— Provided passage —
Personally, I think Eric Nadel is the best radio announcer currently in the business. He calls games for the Texas Rangers, has done so for 30 consecutive years (which is unique in that he has worked all of them for the Rangers), and won several awards for his ability not to mention the lifetime contract the Rangers gave him in 2006. Nadel does an excellent job of painting word pictures, going so far as to describe the stadium itself, the uniforms of the players, and even some of the more unique fans in the stands. His trademarks "hello there everybody" and "that ball is history!" are well-known to Rangers fans even when other people say it. He is a "homer" and doesn't disguise it, even going so far as to slightly break-up on air when the Rangers finally made it to the World Series. Nadel has easily made decades of decent, sub-par, and atrocious Rangers baseball listenable for me, and has only improved as the team has.

Rangers schedule. I recommend the MLB Gameday Audio subscription for audio-only listening.

Yep, I'm a biased Rangers fan, but a lot of people share that bias with me.
posted by fireoyster at 12:11 AM on September 11, 2011 [2 favorites]


Nthing mlb.tv. Pay the extra 20 bucks to get the home-team broadcast.

Great call on Eric Nadel (although as a life-long Sox fan, Remy & Don are pretty high up there)...I always enjoy Sox v Rangers away. Also, Detroit currently has some classy play calling w/ Rod Allen's technical take on the game.

Lastly, my all-time favorite Braves vs. Red Sox inter-league call by Pete van Wieren, of course, strictly from memory:

"Ever notice Kevin Millar looks a lot like Nigel Tufnel?" to which Skip Carey simply did not answer and Pete said something like "Never saw Spinal Tap, did ya? 2-0 pitch to Millar..."
posted by priested at 4:37 AM on September 11, 2011


Growing up in Fullerton, and now a lifelong SF Giants fan, I still hold onto my favorite Vinny memories, mainly from his days on KFI:

"Farmer John: The easternmost in quality, the westernmost in flavor."
"And we're giving $25 of Union Oil Auto Scrip to Hacienda School in La Mirada"
"Deuces wild...2 on, 2 out, the count 2 and 2 to number 22..."
"Tomorrow's game against the Expos will be a simulcast, on radio and on channel 11 KTTV"
Feeling some disappointment when Jerry Doggett would replace Vinny for a couple of innings. A little like when Fleming takes over for the great Jon Miller on KNBR. But then occasionally I got to listen to the awesome twang of Ross Porter, so that kinda made up for it.

By the way, does anyone know of a link to Jon Miller's impersonations of Vin Scully?

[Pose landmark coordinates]
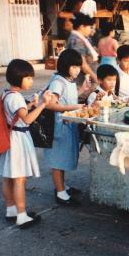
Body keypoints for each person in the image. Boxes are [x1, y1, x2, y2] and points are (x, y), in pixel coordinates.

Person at [0, 59, 52, 228]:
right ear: (18, 78)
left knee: (8, 176)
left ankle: (11, 210)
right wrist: (42, 105)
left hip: (9, 137)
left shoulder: (6, 94)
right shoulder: (16, 98)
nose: (31, 81)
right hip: (18, 140)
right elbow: (27, 119)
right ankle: (22, 216)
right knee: (19, 179)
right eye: (28, 78)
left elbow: (17, 113)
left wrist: (31, 104)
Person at [45, 49, 89, 206]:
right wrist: (73, 107)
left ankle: (63, 186)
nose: (78, 70)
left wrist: (82, 90)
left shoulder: (68, 80)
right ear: (65, 66)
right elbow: (50, 103)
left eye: (79, 67)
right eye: (74, 67)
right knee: (57, 159)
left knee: (63, 157)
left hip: (67, 125)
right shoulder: (58, 82)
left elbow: (66, 96)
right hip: (59, 127)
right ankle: (60, 192)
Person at [66, 12, 99, 87]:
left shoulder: (81, 38)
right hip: (81, 81)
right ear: (81, 27)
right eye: (89, 27)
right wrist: (96, 79)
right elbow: (83, 64)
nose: (90, 30)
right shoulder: (77, 41)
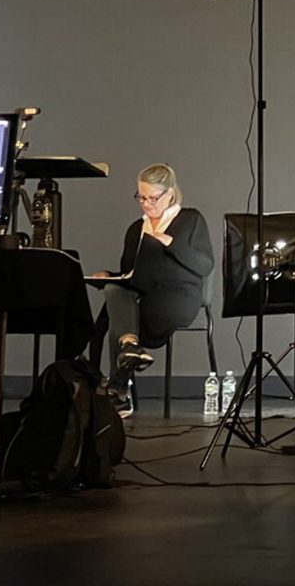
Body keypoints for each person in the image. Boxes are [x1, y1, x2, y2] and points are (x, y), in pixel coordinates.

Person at [92, 163, 214, 417]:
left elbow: (204, 265)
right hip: (143, 296)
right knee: (115, 291)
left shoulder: (191, 219)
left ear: (170, 194)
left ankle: (119, 389)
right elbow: (130, 273)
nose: (146, 204)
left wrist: (170, 242)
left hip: (177, 299)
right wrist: (108, 276)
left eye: (152, 198)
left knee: (121, 315)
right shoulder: (137, 228)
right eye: (141, 197)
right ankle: (131, 346)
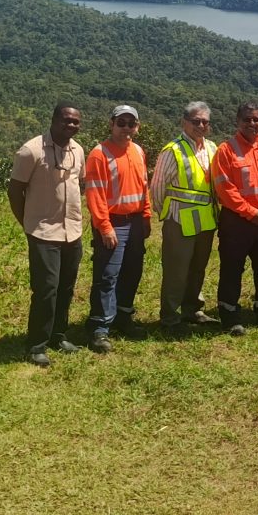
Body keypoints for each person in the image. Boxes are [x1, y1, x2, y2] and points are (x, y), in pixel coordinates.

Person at [7, 103, 86, 367]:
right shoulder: (31, 150)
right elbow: (15, 191)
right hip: (43, 232)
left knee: (66, 287)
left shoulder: (78, 150)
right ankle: (36, 344)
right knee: (46, 290)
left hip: (72, 231)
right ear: (53, 120)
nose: (71, 125)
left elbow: (79, 185)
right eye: (66, 120)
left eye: (75, 122)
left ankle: (58, 335)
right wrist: (28, 223)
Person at [211, 103, 258, 333]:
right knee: (232, 268)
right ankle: (230, 316)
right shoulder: (226, 150)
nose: (252, 123)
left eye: (256, 119)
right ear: (238, 121)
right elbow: (224, 187)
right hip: (237, 222)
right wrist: (249, 212)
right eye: (247, 119)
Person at [84, 105, 152, 353]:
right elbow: (95, 194)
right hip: (113, 223)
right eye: (121, 122)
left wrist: (145, 215)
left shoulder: (138, 151)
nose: (126, 128)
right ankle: (99, 329)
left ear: (137, 126)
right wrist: (104, 227)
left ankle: (123, 318)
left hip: (134, 222)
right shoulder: (99, 154)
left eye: (130, 123)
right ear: (111, 124)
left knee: (132, 272)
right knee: (107, 276)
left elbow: (144, 186)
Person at [150, 102, 219, 335]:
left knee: (198, 268)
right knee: (176, 271)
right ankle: (170, 317)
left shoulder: (212, 148)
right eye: (195, 121)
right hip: (179, 220)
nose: (200, 125)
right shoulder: (173, 150)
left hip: (206, 220)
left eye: (204, 122)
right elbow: (158, 187)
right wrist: (166, 214)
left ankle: (193, 310)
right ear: (184, 122)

— Activity list —
1. From the baseball announcer thread, extract the stretch from "Great call on" through "on the game.".
2. List each line that the baseball announcer thread quotes as a favorite Vinny memory.
3. Please continue the baseball announcer thread from its last sentence.

— Expected outputs —
1.
Great call on Eric Nadel (although as a life-long Sox fan, Remy & Don are pretty high up there)...I always enjoy Sox v Rangers away. Also, Detroit currently has some classy play calling w/ Rod Allen's technical take on the game.

2.
- "Farmer John: The easternmost in quality, the westernmost in flavor."
- "And we're giving $25 of Union Oil Auto Scrip to Hacienda School in La Mirada"
- "Deuces wild...2 on, 2 out, the count 2 and 2 to number 22..."
- "Tomorrow's game against the Expos will be a simulcast, on radio and on channel 11 KTTV"

3.
posted by ga4ry at 1:31 PM on September 11, 2011


I appreciate the way you framed the original post, DWT. Because ever since I was a kid, staying up late to watch or listen to West Coast baseball games (or other sports) was like a special late-night treat. Even today I sort of feel that way. I'm a little sad I live in the Central Time Zone now, because the late games aren't as late anymore. I feel sorry for West Coast night owl sports fans, what do they do late at night? And getting up at 9AM for East Coast sporting events? Ugh.
posted by mreleganza at 4:06 PM on September 11, 2011


Dueces wild...

If you haven't had the privilege of living in Los Angeles and listening to Mr. Scully call baseball games, you will never really know his genius from only listening to his calls of big moments. He brings it, for every single game.

I was cooking dinner on one of those red hot mid summer evenings when the Dodgers were playing one of those "meaningless" baseball games that people complain about. Midweek, nondivisional, etc. With two outs in the middle innings the Dodger pitcher induced an infield fly. A lesser announcer would have called it a "big league popup", but Mr. Scully... Mr. Scully:
"A quartet of Dodgers in the infield... and Furcal is the lead singer"
Schopenhauer said "Talent hits a target no one else can hit; Genius hits a target no one else can see." Scully is a genius.

LA was able to develop tons of talent out of the farm system recently. Within a few years they called up Ethier, Kemp, Martin, Loney, and Kershaw. In my heart I yearned that they'd get over the hump, they'd make a run and Scully would call the games. How glorious it would be.

The wave crashed against the shore (the Phillies) and rolled back. The divorce, Brian Stow...

I guess it doesn't matter. Mr. Scully focuses on the positives and so should we. He never references anything outside of the players and game. Pure escapism. World War III could be underway but Mr. Scully would only tell us that Termel Sledge's parents named him Termel because it is a combination of Terrence and Melvin.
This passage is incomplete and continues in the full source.